The primary reason for this is that CDE’s teacher turnover rate includes teachers leaving for a wide variety of reasons such as:
- Retirement
- Moving with family due to a significant other’s job relocation
- Moving out of the area to be closer to family
- Birth of a child
- Taking a position with another school district to be geographically closer to the teacher’s own residence
- Taking another, non-teaching, position within the same school district
- Leaving teaching completely either because teaching is not a perfect fit, going back to school or other opportunities
- Leaving the school district due to discipline or performance issues (actually good for the district)
- Leaving Jeffco for a higher paying school district (should we even count marginal or low performing teachers in this category?
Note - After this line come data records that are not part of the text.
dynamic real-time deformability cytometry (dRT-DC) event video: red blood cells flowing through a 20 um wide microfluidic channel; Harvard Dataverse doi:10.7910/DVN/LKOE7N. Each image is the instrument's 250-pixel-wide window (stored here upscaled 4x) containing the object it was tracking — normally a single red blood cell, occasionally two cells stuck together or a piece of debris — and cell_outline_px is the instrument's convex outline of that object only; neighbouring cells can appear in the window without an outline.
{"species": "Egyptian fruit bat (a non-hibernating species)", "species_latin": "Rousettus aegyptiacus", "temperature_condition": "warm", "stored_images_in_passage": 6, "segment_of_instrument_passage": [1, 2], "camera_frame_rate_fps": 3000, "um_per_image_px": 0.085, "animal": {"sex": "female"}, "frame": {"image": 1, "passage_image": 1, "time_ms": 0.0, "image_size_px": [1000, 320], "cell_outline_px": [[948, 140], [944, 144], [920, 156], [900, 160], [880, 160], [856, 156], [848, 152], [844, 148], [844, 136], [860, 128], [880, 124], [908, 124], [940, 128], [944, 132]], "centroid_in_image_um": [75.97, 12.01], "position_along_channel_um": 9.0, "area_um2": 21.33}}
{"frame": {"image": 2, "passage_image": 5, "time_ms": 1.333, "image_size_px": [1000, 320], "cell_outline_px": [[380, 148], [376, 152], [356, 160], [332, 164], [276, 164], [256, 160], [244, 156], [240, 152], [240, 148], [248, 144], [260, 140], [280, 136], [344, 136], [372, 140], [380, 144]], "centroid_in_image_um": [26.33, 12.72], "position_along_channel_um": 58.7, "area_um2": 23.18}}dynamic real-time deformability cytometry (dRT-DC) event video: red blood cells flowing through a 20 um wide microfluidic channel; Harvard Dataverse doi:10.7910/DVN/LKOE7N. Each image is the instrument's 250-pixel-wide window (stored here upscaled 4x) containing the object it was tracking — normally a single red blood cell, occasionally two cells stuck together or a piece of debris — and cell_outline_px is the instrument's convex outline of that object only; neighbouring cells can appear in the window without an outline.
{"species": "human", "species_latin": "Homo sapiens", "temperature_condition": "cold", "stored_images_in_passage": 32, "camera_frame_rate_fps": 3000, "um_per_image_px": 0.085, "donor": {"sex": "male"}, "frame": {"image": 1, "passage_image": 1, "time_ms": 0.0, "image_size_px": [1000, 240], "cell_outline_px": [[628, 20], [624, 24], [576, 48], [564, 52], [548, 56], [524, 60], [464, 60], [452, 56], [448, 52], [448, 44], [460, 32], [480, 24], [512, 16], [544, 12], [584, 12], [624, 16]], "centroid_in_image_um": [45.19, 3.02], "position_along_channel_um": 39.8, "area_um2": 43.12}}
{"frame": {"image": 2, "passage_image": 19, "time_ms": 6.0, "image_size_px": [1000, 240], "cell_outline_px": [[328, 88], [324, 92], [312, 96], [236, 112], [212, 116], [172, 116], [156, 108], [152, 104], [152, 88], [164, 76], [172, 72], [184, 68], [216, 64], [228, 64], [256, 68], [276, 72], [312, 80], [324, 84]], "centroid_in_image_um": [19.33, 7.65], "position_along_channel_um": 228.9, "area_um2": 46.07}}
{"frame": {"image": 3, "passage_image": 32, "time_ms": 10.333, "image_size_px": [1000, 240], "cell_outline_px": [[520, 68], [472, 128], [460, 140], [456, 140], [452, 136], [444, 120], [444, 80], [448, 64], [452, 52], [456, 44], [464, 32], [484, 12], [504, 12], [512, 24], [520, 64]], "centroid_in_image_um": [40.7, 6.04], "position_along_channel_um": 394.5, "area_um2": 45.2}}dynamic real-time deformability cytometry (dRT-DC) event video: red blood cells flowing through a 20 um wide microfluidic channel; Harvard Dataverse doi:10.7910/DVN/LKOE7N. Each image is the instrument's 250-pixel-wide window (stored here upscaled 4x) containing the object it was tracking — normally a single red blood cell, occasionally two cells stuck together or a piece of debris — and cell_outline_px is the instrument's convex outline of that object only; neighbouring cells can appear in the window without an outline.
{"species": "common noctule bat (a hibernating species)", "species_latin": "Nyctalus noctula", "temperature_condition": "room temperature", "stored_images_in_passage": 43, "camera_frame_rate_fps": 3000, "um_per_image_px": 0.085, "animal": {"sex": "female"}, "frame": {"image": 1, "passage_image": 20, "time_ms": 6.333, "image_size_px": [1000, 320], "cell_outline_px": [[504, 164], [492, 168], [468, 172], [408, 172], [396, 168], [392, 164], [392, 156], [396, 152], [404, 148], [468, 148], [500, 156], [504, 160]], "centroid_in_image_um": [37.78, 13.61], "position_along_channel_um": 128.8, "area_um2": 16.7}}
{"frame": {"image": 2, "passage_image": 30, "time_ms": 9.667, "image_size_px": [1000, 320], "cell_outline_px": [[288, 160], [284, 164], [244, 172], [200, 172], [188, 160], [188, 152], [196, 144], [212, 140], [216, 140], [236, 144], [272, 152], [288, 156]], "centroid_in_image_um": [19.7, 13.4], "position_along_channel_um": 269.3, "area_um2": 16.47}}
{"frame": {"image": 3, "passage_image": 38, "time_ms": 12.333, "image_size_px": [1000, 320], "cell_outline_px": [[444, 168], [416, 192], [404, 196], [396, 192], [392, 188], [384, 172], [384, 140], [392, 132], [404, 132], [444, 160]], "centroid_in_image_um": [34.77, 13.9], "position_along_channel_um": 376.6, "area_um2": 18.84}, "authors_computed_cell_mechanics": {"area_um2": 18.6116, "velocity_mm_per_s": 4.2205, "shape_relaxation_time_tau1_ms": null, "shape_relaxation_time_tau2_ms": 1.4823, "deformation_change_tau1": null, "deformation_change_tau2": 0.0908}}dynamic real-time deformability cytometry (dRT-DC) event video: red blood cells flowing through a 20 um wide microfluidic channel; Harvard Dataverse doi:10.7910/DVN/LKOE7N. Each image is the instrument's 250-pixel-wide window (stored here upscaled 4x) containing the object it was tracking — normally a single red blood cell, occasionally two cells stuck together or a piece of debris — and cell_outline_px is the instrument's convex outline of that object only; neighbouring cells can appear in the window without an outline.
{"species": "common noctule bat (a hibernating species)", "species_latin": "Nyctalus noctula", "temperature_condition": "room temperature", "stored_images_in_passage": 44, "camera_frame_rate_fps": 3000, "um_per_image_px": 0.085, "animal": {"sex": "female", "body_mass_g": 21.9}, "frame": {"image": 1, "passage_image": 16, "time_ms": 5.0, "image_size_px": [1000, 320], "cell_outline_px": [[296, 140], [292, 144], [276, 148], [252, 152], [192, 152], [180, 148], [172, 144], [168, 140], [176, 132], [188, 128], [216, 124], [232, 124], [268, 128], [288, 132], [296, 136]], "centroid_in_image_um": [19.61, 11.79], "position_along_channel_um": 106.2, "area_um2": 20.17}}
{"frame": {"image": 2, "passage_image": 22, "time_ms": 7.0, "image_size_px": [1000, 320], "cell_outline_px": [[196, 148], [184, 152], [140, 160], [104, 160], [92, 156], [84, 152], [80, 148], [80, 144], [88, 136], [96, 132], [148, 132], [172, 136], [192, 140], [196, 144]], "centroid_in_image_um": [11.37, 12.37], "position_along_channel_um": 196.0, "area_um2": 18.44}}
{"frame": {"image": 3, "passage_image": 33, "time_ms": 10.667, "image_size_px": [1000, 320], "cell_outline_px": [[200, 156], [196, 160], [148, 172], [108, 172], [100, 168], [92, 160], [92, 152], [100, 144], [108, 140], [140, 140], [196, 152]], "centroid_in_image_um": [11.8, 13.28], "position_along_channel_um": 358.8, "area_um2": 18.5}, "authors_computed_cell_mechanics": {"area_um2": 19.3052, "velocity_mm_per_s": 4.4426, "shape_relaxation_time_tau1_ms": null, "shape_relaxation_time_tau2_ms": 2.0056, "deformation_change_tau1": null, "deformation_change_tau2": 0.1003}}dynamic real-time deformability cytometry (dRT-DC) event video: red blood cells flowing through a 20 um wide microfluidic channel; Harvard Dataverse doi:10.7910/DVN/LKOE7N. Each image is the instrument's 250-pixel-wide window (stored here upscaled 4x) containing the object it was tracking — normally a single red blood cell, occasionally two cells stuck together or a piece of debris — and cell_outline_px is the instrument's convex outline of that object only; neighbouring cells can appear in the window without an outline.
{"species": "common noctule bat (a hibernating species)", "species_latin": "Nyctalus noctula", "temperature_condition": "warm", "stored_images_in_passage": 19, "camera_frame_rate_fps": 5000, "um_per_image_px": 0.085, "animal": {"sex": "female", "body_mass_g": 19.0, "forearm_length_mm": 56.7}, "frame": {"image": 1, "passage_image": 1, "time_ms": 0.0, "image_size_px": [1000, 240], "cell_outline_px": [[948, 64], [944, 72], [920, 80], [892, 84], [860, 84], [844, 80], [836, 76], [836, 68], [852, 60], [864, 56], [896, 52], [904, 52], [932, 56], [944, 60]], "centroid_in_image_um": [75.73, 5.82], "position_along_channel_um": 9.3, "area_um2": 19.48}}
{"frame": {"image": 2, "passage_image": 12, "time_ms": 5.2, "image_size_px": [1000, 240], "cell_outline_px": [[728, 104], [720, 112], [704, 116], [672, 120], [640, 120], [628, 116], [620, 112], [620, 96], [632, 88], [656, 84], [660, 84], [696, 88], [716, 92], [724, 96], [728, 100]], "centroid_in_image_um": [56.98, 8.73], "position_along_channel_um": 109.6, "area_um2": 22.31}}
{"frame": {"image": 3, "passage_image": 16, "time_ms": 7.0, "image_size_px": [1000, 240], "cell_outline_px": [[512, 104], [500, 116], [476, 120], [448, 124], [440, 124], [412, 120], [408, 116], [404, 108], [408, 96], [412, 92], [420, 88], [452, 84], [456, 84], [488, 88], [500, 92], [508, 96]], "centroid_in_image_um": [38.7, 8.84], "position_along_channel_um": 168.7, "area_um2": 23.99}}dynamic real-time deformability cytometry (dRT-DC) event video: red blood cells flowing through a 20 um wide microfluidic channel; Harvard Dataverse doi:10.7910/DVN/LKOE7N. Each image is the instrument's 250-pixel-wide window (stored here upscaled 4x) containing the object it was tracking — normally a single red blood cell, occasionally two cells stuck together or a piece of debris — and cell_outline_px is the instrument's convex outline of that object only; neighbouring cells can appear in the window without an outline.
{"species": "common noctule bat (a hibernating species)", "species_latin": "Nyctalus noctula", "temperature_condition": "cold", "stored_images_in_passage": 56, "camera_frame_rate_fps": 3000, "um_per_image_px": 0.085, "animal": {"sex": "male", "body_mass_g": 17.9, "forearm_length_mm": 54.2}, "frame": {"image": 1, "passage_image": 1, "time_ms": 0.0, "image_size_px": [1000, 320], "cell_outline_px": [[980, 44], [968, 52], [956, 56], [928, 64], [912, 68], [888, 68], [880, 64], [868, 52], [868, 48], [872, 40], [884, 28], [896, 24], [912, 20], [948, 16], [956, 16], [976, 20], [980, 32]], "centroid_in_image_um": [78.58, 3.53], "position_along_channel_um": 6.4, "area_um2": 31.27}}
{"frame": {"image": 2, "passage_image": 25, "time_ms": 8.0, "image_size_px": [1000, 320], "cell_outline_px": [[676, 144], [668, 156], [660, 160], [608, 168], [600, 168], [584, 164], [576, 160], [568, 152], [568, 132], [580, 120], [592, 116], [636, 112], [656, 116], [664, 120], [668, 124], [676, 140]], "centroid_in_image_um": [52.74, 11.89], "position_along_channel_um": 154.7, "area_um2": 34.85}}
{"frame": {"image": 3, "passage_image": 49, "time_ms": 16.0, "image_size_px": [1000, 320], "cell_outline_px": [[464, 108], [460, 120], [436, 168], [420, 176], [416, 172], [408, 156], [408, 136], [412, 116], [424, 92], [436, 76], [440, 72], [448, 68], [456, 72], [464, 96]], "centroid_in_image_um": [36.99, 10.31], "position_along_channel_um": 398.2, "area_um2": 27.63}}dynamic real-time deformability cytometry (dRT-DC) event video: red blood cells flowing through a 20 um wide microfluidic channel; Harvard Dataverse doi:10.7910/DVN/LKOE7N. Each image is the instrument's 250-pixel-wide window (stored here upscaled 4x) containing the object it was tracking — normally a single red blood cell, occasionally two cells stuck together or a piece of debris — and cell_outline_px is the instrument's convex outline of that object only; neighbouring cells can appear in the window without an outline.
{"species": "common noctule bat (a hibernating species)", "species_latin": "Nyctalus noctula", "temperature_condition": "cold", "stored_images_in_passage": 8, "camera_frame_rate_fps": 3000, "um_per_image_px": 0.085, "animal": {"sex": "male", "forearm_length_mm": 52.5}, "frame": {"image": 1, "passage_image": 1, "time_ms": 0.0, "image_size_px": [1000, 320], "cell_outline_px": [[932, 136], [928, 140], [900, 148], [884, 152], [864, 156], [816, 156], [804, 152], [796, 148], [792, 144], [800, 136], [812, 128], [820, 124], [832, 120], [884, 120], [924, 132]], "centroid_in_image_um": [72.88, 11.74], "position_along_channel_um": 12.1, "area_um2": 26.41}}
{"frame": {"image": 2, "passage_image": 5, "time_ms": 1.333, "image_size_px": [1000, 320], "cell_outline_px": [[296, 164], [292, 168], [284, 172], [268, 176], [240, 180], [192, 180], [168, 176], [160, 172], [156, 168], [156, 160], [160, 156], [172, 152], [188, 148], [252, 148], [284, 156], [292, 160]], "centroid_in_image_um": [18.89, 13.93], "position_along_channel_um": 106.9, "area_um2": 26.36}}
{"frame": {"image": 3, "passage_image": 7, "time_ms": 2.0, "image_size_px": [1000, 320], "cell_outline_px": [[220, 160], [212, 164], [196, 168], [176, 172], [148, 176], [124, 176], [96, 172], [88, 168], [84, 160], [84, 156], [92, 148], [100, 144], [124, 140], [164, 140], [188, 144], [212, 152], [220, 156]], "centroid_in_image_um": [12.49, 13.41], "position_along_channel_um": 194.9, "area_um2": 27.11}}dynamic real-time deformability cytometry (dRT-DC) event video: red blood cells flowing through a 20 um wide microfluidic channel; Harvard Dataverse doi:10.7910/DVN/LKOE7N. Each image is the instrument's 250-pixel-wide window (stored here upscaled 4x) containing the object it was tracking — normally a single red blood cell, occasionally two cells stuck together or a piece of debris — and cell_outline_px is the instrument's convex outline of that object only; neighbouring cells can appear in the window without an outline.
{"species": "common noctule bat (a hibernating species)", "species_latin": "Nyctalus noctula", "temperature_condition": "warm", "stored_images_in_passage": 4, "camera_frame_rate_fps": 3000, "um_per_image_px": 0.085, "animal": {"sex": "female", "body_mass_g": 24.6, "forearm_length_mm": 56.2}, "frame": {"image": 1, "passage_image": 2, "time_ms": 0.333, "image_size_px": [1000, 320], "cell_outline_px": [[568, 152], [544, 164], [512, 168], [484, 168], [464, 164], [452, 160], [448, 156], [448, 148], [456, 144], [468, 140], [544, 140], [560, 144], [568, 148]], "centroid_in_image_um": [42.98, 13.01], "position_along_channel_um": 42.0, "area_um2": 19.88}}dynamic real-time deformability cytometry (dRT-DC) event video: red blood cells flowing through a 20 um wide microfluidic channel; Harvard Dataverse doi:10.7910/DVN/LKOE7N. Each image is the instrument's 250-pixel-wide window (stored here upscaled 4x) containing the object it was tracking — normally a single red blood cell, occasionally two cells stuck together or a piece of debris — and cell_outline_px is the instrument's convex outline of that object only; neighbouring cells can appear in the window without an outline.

I think not.)
While leaving Jeffco for a higher paying school district is one component of the CDE’s Teacher Turnover rates, using it to support any premise related to teachers and principals leaving Jeffco for better paying jobs is completely unfounded.
In addition, even the Chalkbeat article quoted by Support Jeffco Kids does not support the SJK conclusion:
“Teacher attrition is often caused by conditions outside of districts’ control, said Robert Reichardt, a consultant with Augenblick, Palaich and Associates who has studied teacher workforce issues in Colorado. He said those factors include the average age of teachers (the youngest and oldest teachers are more likely to leave their jobs) and the state of the economy (harder economic times, such as the years following the Great Recession of 2008, mean less turnover because jobs are harder to find).”
I think it would be an interesting conversation to have if we knew the actual turnover rate of quality Jeffco teachers leaving for a higher paying teaching job elsewhere, but until either Jeffco or CDE collects that information, using the CDE statistics to support that conclusion is just an inaccurate Alternative Fact.
The second Alternative Fact in the Support Jeffco Kids posting is the statement regarding comparison of Turnover Rates:
“Though it has slowed since the recall of WNW, our turnover rate is more than half of the other large Front Range/metro area districts.”
While this statement is unclear, I will assume that it is intended to mean that the turnover rate is one and a half times the rate of other large Front Range/metro area districts.
Again, we don’t know which districts SJK is using for comparison, but in looking at the rates of the 4 large districts used for compensation comparison purposes in Jeffco, this statement is once again unsupported:
Yes, the Turnover Rate in Jeffco is higher than Boulder Valley and Cherry Creek, but not the two other large Districts. Certainly not more than one and a half times the rate of the “other large Front Range/metro area districts” that Support Jeffco Kids wants you to believe. Once again, more Alternative Facts based on conjecture and not actual data.
If the data supported what Support Jeffco Kids and other people want you to believe that would be one thing, but their Alternative Facts are just not true.
Finally, using SJK’s logic, if WNW were completely responsible for the increased Turnover Rate in Jeffco wouldn’t the election of the ‘clean slate’ Board have immediately returned the rate to what it was in 2013-2014 – 10%? It didn’t return to that, sitting at 14.4% in 2016-2017. Therefore, either Turnover Rates are more complicated than SJK wants you to believe or teachers are not happy even with the ‘clean slate’. My take is that SJK gives too much credit to WNW for a complex statistic.
The bottom line is that Teacher Turnover rates should not be used to imply anything without additional, more detailed, information that explains the composition of the rates. Any conclusions drawn from the CDE data are pure conjecture and completely biased – Alternative Facts.